▸ WORK INSTRUCTIONS: Output every line of the records below as a JSON list of strings, one string per line and no blank lines. Omit the pictures.

## BEGIN DATA ENTRIES

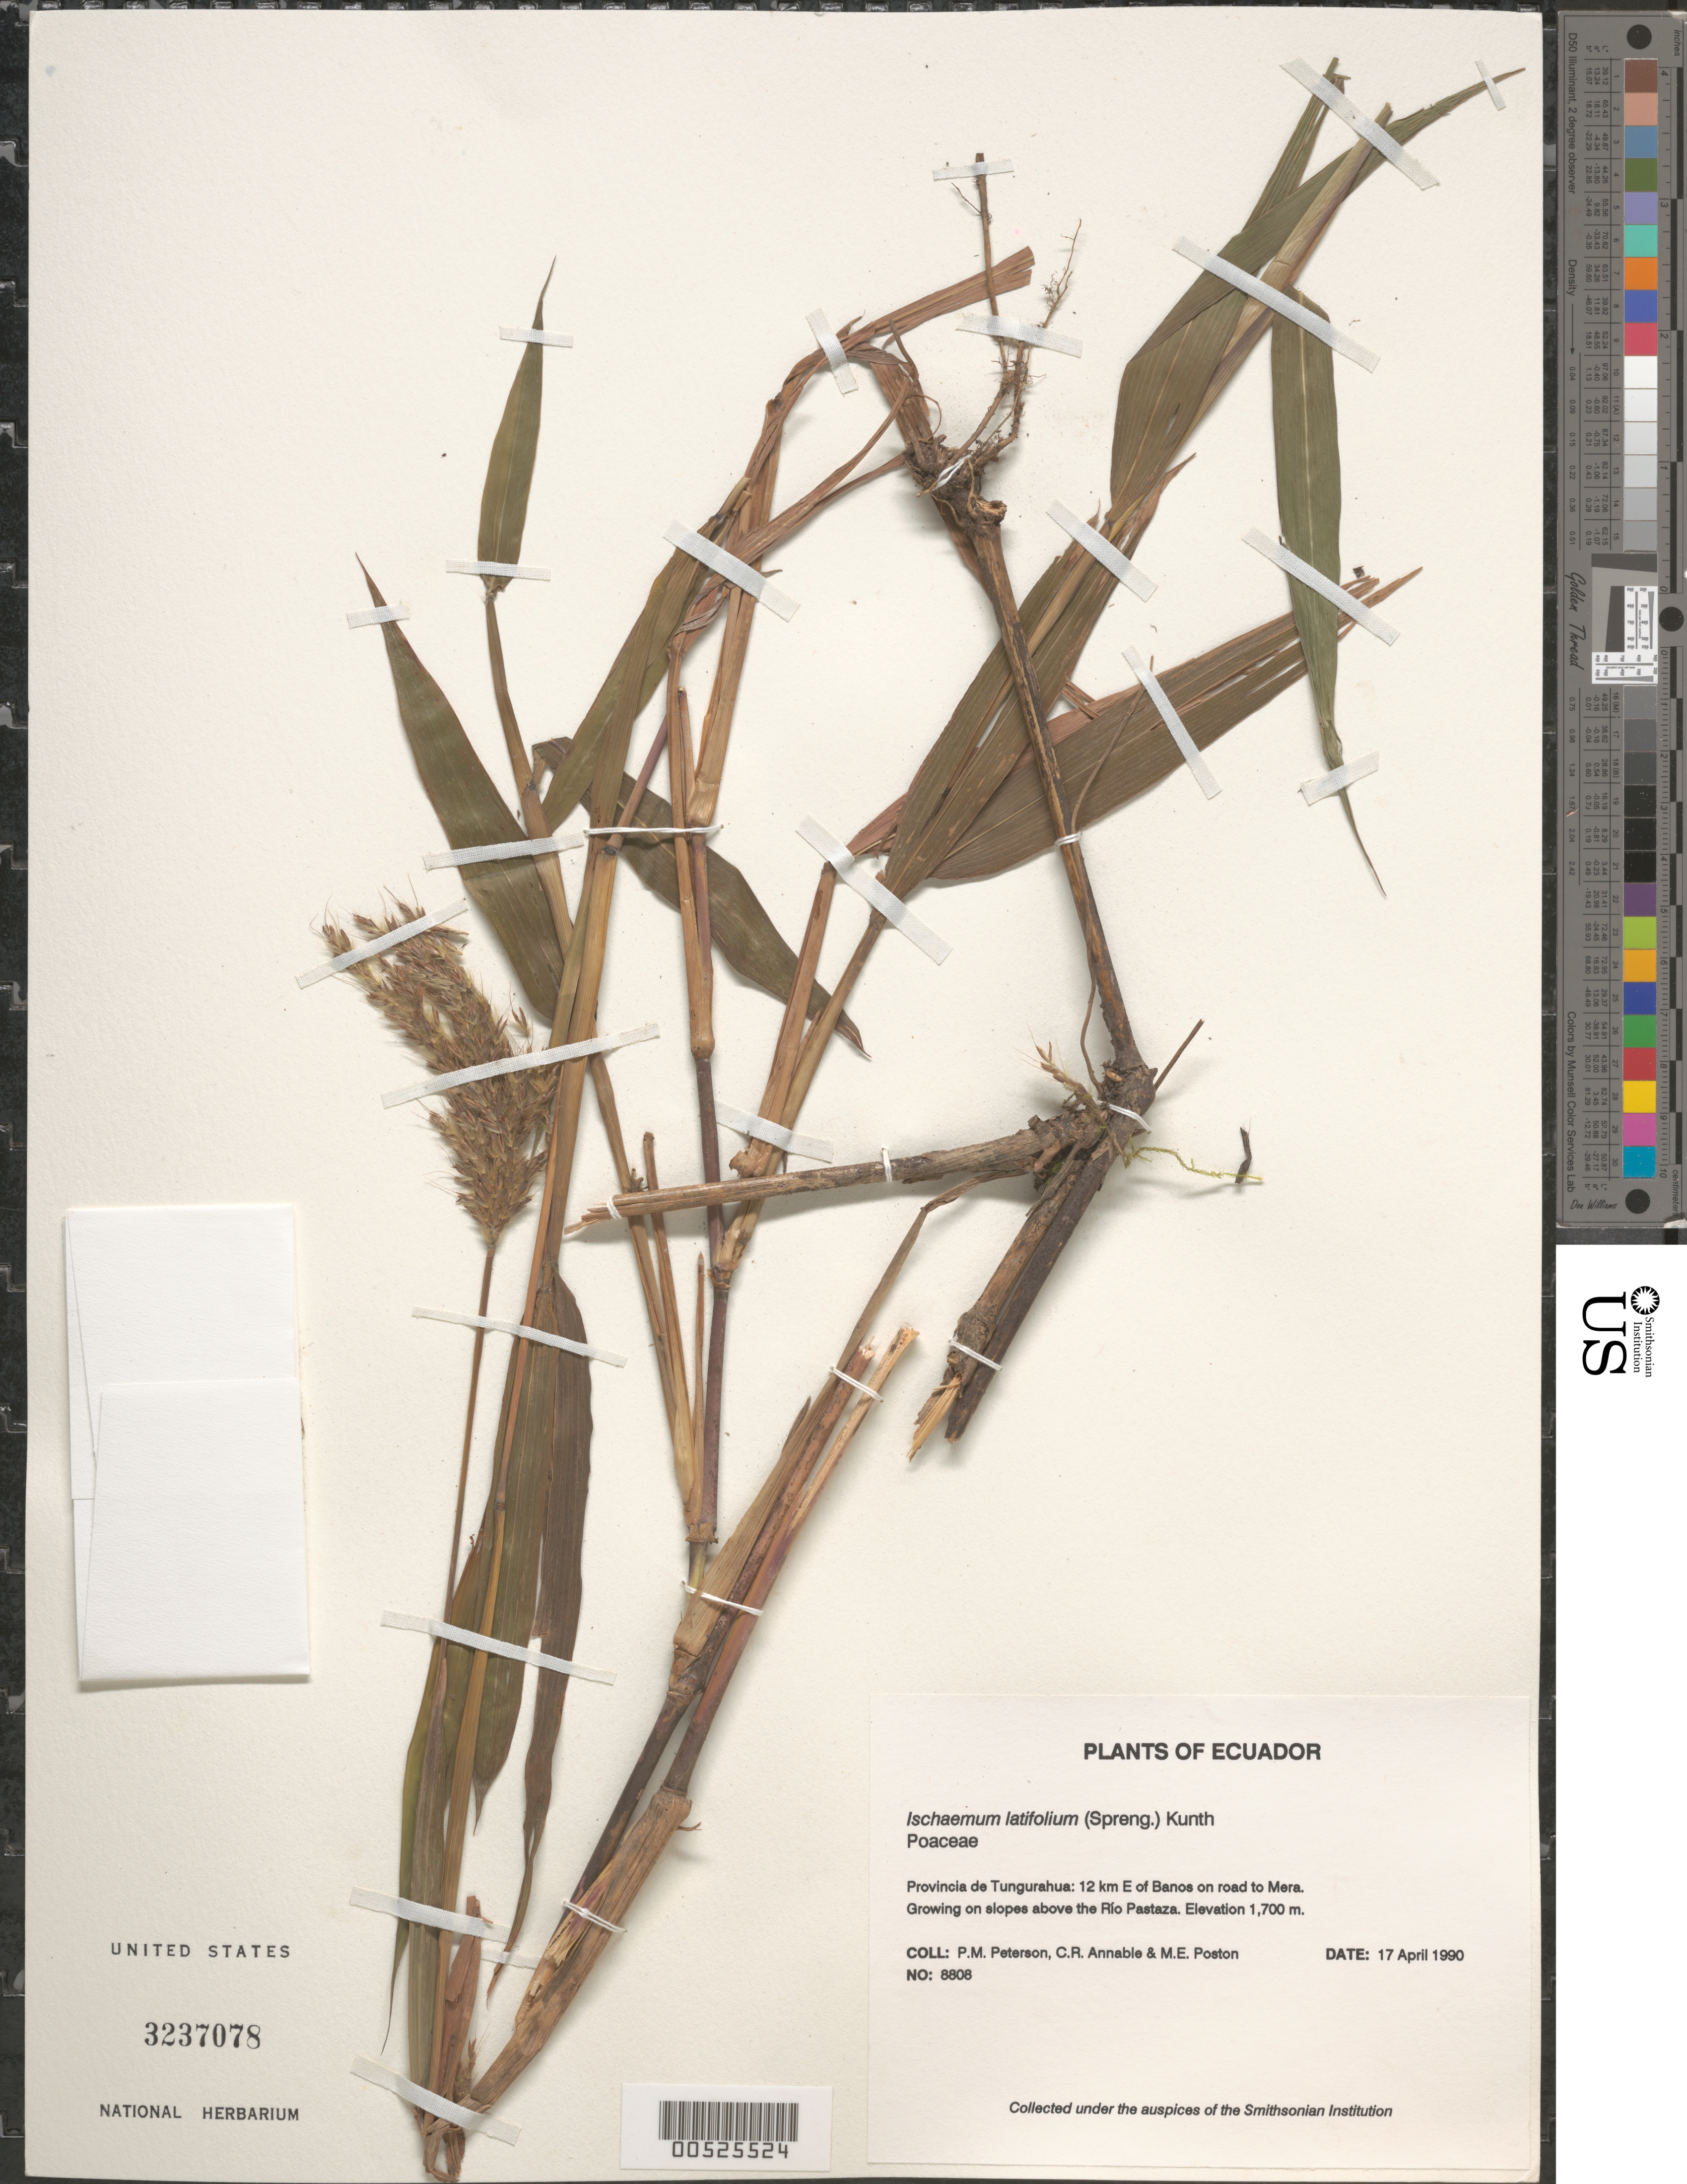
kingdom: Plantae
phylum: Tracheophyta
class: Liliopsida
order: Poales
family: Poaceae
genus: Ischaemum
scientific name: Ischaemum latifolium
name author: (Spreng.) Kunth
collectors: P. M. Peterson, C. R. Annable & M. Poston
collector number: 08808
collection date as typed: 17 Apr 1990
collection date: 1990-04-17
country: Ecuador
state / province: Tungurahua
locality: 12 km E of Banos on road to Mera.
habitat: Growing on slopes above the Rio Pastaza.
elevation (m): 1700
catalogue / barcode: US 3237078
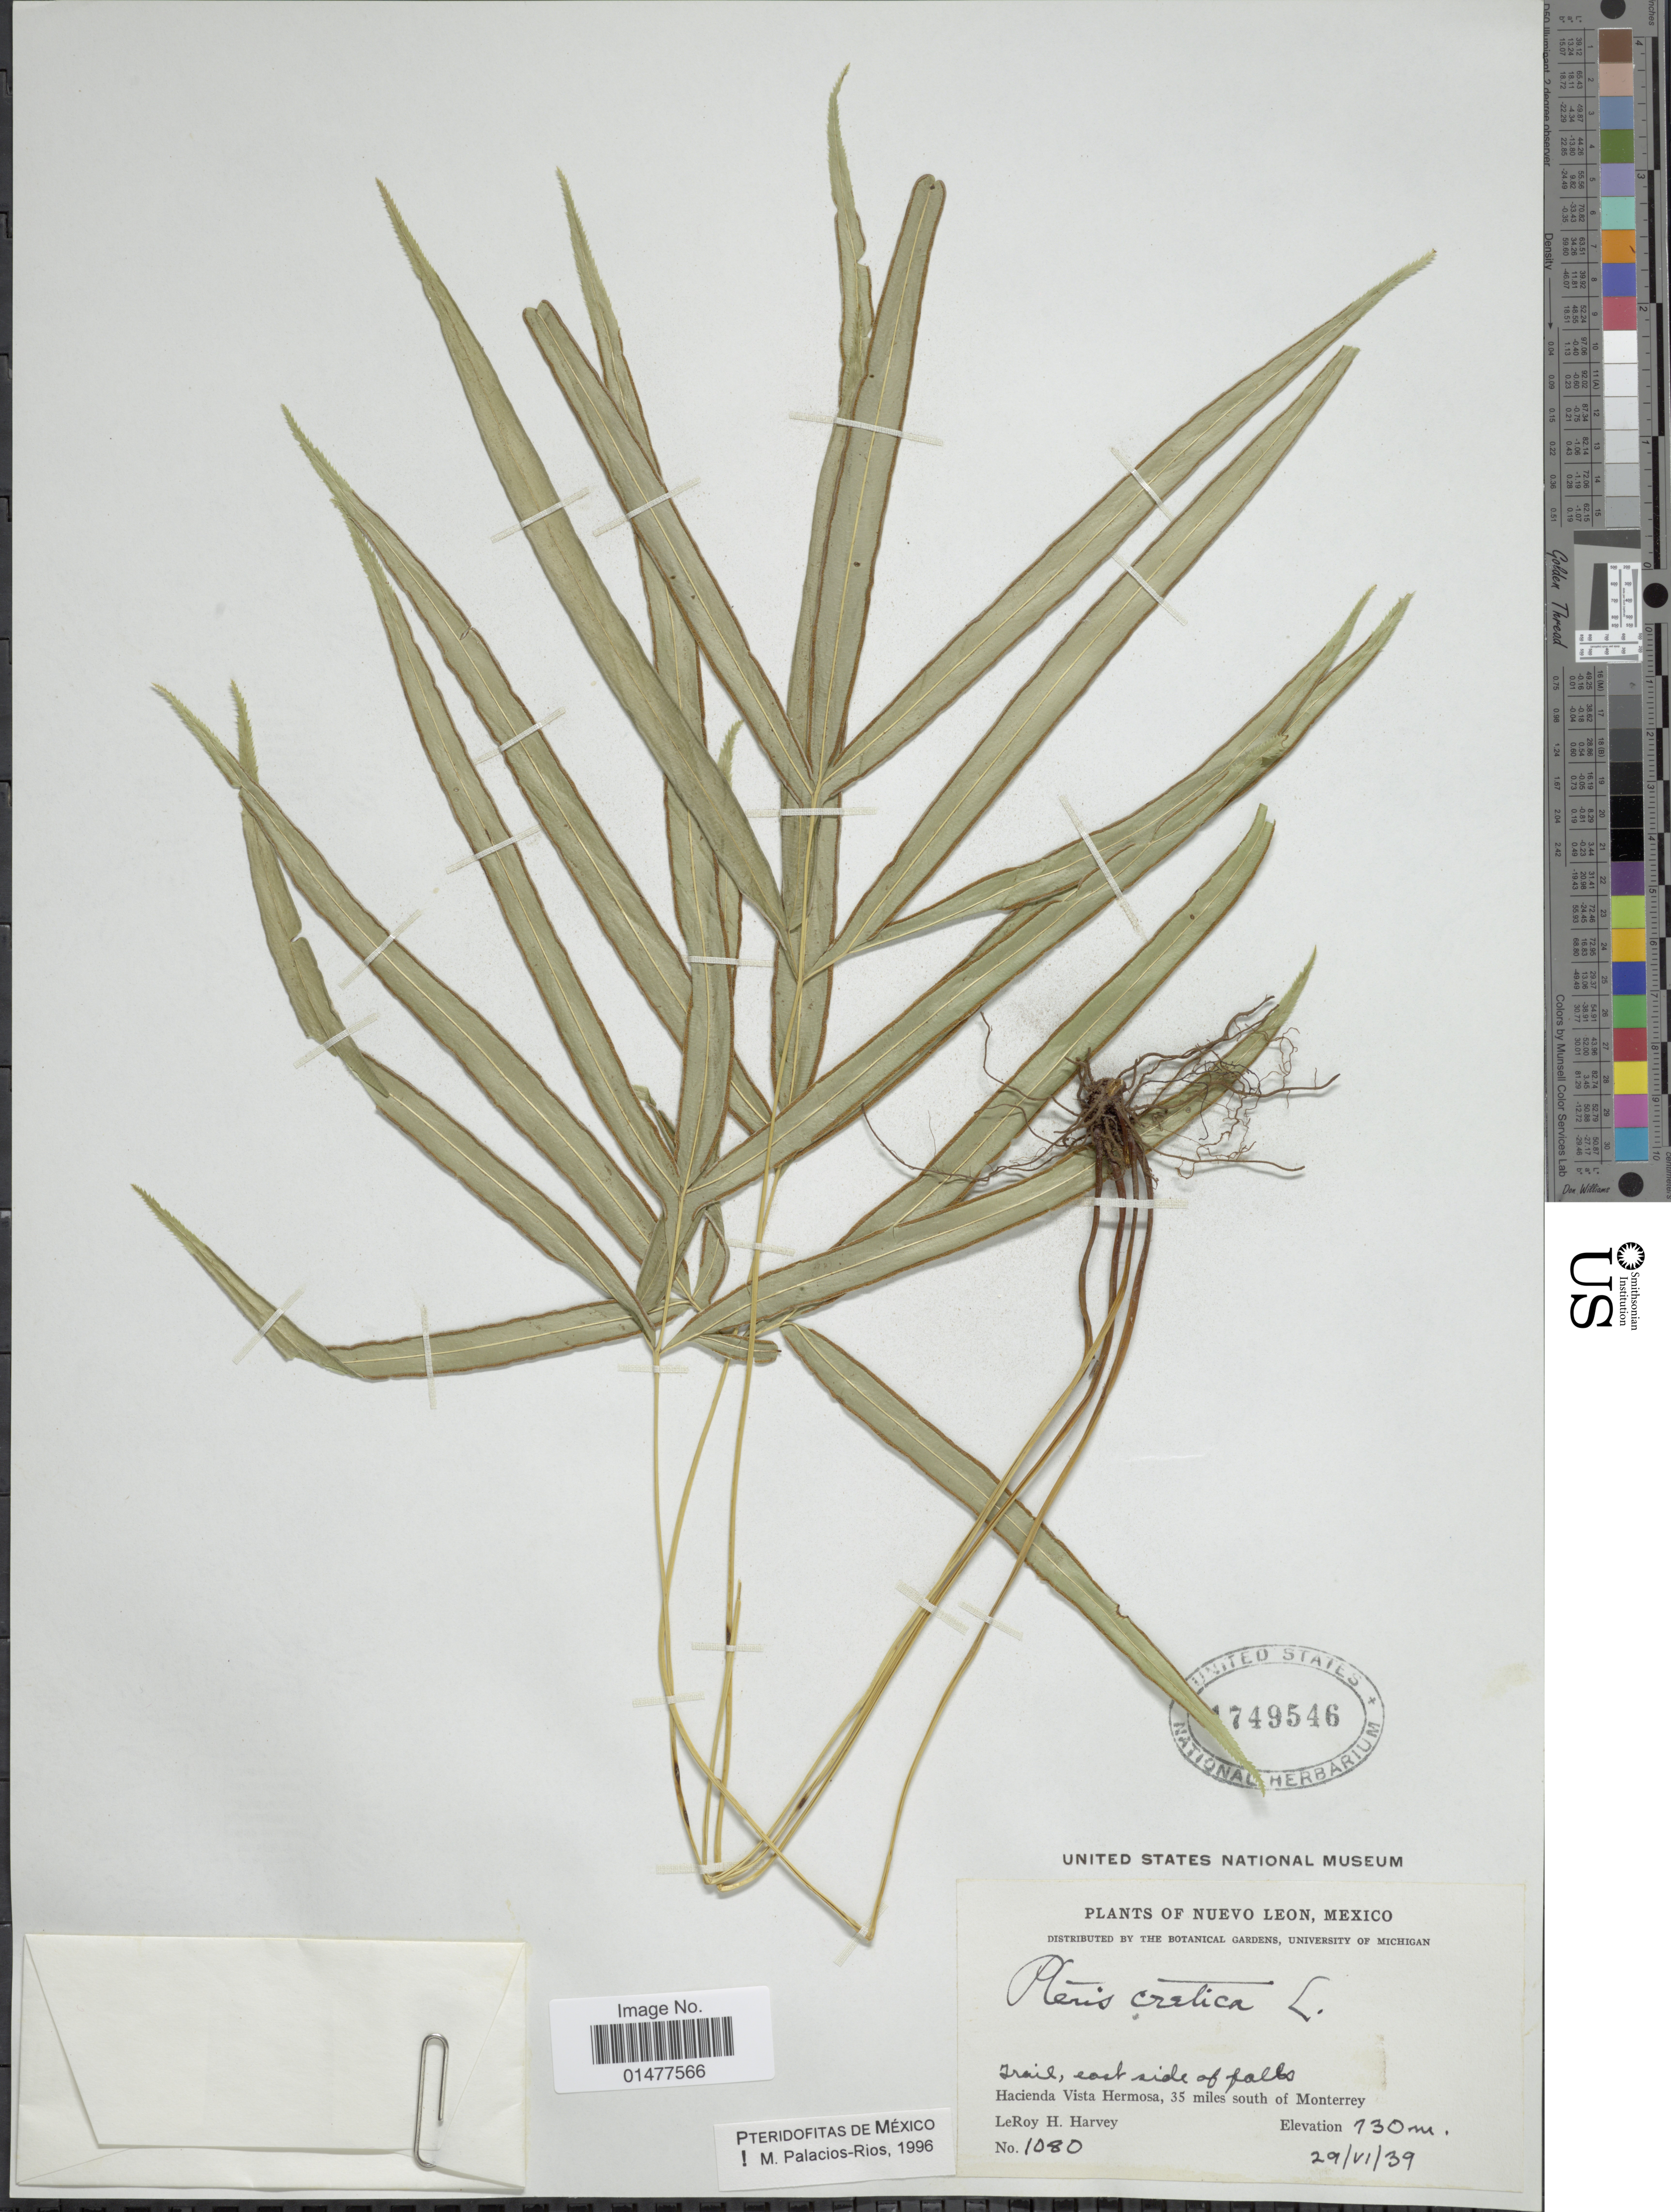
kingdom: Plantae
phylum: Tracheophyta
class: Polypodiopsida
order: Polypodiales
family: Pteridaceae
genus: Pteris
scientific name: Pteris cretica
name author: L.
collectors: L. H. Harvey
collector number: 1080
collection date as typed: Transcribed d/m/y: 29/6/39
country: Mexico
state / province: Nuevo León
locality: Trail, east side of falls, hacienda Vista Hermosa, 35 miles south of Monterrey.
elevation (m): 130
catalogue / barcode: US 1749546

## END DATA ENTRIES

▸ SOLUTION TO THIS TASK:
[
  "kingdom: Plantae",
  "phylum: Tracheophyta",
  "class: Liliopsida",
  "order: Poales",
  "family: Poaceae",
  "genus: Ischaemum",
  "scientific name: Ischaemum latifolium",
  "name author: (Spreng.) Kunth",
  "collectors: P. M. Peterson, C. R. Annable & M. Poston",
  "collector number: 08808",
  "collection date as typed: 17 Apr 1990",
  "collection date: 1990-04-17",
  "country: Ecuador",
  "state / province: Tungurahua",
  "locality: 12 km E of Banos on road to Mera.",
  "habitat: Growing on slopes above the Rio Pastaza.",
  "elevation (m): 1700",
  "catalogue / barcode: US 3237078",
  "kingdom: Plantae",
  "phylum: Tracheophyta",
  "class: Polypodiopsida",
  "order: Polypodiales",
  "family: Pteridaceae",
  "genus: Pteris",
  "scientific name: Pteris cretica",
  "name author: L.",
  "collectors: L. H. Harvey",
  "collector number: 1080",
  "collection date as typed: Transcribed d/m/y: 29/6/39",
  "country: Mexico",
  "state / province: Nuevo León",
  "locality: Trail, east side of falls, hacienda Vista Hermosa, 35 miles south of Monterrey.",
  "elevation (m): 130",
  "catalogue / barcode: US 1749546"
]